Perang Iran–AS–Israel Berisiko Tekan Ekonomi, KSPI Ingatkan Ancaman PHK

Daftar Isi

Perang Iran–AS–Israel Berisiko Tekan Ekonomi, KSPI Ingatkan Ancaman PHK

Konflik bersenjata antara Iran, Amerika Serikat, dan Israel dinilai berpotensi membawa dampak serius terhadap kondisi ekonomi Indonesia. Konfederasi Serikat Pekerja Indonesia (KSPI) mengingatkan bahwa situasi geopolitik tersebut bisa memicu kenaikan harga bahan bakar minyak (BBM) hingga gelombang pemutusan hubungan kerja (PHK).

Presiden KSPI, Said Iqbal, menjelaskan bahwa perang di kawasan Timur Tengah berpotensi mendorong lonjakan harga minyak dunia. Risiko ini semakin besar apabila jalur distribusi energi global seperti Selat Hormuz mengalami gangguan.

Menurutnya, kenaikan harga minyak mentah hampir pasti berdampak pada harga BBM domestik. Jika itu terjadi, biaya transportasi dan logistik akan ikut meningkat. Dampak berantai kemudian terasa pada naiknya biaya produksi perusahaan, yang pada akhirnya memicu kenaikan harga barang kebutuhan pokok, terutama menjelang hari besar seperti Lebaran.

Selain tekanan dari sisi energi, konflik juga berisiko menghambat aktivitas ekspor Indonesia ke sejumlah kawasan seperti Amerika, Eropa, dan Timur Tengah. Jika pasar ekspor terganggu, produksi dalam negeri bisa menumpuk dan perusahaan terpaksa melakukan penyesuaian operasional.

“Ketika perusahaan melakukan efisiensi, dampaknya biasanya adalah pengurangan tenaga kerja,” tegas Said Iqbal.

Tak hanya itu, sektor industri dalam negeri juga terancam dari sisi pasokan bahan baku. Impor komoditas seperti kapas dari Amerika Serikat, Amerika Latin, dan Australia berpotensi tersendat atau mengalami kenaikan harga. Industri tekstil dan garmen nasional diperkirakan menjadi salah satu sektor yang paling terdampak karena biaya produksinya meningkat signifikan.

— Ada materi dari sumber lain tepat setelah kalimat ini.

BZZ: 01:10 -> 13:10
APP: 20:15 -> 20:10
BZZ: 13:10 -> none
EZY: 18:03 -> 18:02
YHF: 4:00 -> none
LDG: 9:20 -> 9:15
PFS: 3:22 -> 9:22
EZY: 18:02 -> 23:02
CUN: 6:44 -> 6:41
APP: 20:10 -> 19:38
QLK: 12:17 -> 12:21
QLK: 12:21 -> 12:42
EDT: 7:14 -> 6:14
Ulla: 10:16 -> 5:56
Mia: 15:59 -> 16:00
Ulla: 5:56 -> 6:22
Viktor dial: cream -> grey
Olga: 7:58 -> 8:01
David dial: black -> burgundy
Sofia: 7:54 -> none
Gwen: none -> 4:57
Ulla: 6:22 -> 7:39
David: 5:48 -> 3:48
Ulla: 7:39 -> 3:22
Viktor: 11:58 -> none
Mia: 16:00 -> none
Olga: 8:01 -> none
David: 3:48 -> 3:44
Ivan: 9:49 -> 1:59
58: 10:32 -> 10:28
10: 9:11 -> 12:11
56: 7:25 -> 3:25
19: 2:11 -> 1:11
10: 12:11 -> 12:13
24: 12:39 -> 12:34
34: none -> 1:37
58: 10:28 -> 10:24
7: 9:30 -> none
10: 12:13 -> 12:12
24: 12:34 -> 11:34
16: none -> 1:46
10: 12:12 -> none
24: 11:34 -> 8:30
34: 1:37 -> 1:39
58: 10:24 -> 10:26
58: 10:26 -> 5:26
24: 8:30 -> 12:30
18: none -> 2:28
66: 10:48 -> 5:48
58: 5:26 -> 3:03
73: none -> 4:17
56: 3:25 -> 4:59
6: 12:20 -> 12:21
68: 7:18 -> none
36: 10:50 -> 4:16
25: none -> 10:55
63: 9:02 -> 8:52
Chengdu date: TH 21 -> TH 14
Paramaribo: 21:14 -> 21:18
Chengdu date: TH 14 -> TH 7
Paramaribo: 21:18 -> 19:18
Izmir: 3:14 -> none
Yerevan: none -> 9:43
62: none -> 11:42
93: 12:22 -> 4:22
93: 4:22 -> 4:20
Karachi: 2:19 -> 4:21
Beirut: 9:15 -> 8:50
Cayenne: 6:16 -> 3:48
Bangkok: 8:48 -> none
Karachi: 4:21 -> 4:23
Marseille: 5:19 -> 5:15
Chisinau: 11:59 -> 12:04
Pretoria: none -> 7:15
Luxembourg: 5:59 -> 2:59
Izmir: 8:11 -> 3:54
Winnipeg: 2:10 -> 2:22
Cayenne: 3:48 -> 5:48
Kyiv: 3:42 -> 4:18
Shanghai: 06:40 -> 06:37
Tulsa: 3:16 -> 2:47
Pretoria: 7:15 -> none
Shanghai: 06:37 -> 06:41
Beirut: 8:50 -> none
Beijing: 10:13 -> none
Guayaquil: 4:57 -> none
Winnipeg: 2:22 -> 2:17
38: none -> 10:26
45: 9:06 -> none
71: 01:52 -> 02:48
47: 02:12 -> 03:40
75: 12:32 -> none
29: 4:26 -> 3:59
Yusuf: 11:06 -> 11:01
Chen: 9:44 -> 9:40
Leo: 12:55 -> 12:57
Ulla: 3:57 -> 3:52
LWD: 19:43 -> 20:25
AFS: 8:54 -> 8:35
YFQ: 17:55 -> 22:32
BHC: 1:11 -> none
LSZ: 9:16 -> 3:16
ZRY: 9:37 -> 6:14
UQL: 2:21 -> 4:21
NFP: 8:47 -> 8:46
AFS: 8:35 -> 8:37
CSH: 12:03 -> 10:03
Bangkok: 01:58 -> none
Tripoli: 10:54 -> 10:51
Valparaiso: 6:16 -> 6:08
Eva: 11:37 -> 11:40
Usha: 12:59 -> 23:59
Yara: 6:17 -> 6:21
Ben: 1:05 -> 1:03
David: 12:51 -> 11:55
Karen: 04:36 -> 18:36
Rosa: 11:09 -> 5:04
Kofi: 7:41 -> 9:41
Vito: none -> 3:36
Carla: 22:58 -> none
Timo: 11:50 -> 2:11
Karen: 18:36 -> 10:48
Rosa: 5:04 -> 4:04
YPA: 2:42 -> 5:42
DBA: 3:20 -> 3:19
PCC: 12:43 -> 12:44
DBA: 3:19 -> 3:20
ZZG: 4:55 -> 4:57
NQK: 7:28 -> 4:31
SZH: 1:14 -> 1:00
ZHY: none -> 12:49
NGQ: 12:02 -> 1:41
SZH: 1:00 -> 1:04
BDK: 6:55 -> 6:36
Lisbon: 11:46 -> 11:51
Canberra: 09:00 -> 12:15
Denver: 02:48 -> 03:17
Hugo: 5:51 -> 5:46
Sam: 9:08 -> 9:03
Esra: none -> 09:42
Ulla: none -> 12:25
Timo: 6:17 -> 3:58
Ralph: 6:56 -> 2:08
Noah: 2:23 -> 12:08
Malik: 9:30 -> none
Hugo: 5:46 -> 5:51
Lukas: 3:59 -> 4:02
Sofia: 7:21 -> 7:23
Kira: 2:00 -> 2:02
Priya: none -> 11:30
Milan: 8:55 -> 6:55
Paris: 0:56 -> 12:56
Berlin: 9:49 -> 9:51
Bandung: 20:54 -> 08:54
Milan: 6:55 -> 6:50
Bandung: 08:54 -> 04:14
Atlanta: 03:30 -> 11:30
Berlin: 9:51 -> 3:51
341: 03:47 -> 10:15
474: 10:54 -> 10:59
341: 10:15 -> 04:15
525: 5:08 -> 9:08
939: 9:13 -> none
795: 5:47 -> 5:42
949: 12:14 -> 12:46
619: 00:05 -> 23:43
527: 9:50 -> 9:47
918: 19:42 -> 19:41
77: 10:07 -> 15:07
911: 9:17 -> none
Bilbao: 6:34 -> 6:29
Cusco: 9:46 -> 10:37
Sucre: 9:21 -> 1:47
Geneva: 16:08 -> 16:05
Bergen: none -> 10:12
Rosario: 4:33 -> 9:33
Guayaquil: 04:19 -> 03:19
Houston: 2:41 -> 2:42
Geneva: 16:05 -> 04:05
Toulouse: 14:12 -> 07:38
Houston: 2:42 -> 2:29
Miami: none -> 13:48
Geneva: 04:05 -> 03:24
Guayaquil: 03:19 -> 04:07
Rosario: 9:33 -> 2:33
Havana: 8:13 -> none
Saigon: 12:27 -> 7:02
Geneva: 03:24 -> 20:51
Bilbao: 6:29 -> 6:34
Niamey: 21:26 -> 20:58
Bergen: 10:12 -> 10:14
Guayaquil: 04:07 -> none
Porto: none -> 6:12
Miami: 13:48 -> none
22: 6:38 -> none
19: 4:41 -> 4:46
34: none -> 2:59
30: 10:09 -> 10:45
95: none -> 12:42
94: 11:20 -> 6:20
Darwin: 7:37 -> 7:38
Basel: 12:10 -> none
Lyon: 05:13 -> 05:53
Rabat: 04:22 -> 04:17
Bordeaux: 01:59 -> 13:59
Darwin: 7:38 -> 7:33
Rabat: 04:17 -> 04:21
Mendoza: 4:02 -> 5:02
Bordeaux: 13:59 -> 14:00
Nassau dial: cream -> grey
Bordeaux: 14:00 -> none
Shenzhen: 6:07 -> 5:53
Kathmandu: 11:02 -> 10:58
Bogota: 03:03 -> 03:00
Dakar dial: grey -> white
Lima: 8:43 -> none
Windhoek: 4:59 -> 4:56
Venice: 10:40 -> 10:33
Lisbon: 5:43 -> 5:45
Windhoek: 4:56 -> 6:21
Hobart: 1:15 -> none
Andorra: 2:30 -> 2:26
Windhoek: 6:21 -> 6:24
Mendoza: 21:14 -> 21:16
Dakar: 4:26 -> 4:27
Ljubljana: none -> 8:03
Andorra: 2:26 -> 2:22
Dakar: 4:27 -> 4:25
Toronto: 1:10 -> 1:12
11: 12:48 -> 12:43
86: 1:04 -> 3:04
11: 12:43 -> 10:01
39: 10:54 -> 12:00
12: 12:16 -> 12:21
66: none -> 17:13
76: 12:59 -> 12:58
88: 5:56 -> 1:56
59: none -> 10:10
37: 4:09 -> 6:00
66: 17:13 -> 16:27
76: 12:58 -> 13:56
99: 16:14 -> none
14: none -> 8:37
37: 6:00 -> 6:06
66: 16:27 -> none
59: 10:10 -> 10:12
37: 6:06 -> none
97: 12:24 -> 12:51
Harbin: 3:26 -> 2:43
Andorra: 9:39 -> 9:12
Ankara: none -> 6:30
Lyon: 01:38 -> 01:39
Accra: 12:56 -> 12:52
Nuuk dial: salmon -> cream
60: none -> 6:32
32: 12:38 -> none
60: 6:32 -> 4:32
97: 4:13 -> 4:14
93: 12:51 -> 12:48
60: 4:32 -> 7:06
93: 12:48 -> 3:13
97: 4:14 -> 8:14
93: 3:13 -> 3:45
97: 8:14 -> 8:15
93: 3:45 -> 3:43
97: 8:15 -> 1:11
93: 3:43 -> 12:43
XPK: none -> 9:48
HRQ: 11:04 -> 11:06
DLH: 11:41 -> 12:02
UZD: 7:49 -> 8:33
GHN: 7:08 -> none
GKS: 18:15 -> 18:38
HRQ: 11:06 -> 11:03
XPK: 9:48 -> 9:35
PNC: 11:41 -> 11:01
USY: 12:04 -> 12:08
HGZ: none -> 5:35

Jika kondisi ini berlangsung, perusahaan kemungkinan besar akan mengambil langkah penghematan, termasuk pengurangan karyawan. KSPI pun menilai konflik Iran–AS–Israel berpotensi memicu PHK dalam skala luas apabila tidak diantisipasi sejak dini.

Desakan Langkah Antisipasi

KSPI meminta Presiden Prabowo Subianto untuk menyiapkan kebijakan preventif guna mengurangi dampak ekonomi global terhadap pekerja Indonesia.

Said Iqbal juga menyinggung pernyataan Presiden Amerika Serikat, Donald Trump, yang memprediksi konflik dapat berlangsung hingga lima minggu. Dalam kurun waktu tersebut, pasar keuangan dan nilai tukar rupiah terhadap dolar AS dikhawatirkan berada di bawah tekanan, yang dapat memperparah situasi ekonomi nasional.

Sebagai bentuk respons, KSPI bersama Federasi Serikat Pekerja Metal Indonesia (FSPMI) dan Partai Buruh berencana mengirimkan surat resmi kepada Sekretaris Jenderal Perserikatan Bangsa-Bangsa, Antonio Guterres, melalui International Labour Organization (ILO).

Melalui surat tersebut, mereka mendorong PBB mengambil langkah konkret untuk meredakan konflik, baik melalui Dewan Keamanan maupun Sidang Umum, demi mencegah dampak lanjutan terhadap stabilitas ekonomi dan kesejahteraan pekerja di berbagai negara, termasuk Indonesia.